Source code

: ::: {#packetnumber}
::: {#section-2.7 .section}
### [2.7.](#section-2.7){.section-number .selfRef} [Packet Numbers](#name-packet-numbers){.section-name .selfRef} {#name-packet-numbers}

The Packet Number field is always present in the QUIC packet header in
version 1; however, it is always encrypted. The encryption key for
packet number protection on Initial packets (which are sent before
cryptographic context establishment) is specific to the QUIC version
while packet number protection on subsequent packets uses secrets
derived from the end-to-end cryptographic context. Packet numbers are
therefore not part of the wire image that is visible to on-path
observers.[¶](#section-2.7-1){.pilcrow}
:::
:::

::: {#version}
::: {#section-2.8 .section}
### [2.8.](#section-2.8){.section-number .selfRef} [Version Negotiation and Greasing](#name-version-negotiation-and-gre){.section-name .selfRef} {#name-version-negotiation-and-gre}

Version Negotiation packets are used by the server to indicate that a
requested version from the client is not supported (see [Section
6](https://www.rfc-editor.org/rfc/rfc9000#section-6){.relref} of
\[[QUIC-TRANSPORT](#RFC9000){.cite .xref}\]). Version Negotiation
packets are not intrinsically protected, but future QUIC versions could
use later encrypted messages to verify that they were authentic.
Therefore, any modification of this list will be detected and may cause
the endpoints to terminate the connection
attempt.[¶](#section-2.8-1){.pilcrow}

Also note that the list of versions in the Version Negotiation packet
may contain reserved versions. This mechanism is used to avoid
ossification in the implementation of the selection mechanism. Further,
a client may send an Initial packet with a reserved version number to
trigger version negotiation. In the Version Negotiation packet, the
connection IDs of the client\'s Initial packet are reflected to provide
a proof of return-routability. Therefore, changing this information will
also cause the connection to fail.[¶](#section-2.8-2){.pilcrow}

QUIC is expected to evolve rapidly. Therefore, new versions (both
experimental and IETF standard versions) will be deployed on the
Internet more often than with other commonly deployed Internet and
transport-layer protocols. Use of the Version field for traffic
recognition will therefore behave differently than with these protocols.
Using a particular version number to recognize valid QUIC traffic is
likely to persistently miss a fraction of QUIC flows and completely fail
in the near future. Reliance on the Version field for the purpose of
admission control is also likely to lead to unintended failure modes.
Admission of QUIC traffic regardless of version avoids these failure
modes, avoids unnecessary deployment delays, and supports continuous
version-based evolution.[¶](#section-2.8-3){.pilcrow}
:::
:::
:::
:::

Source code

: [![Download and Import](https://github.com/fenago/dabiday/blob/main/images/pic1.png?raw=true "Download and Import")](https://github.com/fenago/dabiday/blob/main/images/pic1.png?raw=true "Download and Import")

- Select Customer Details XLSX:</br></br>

________________________

■ WHAT TO DO ■
Count the lines in the material above that contain the string "mechanism", treating uppercase and lowercase letters as different. Give only the number.

■ RESPONSE TO THE TASK ■
2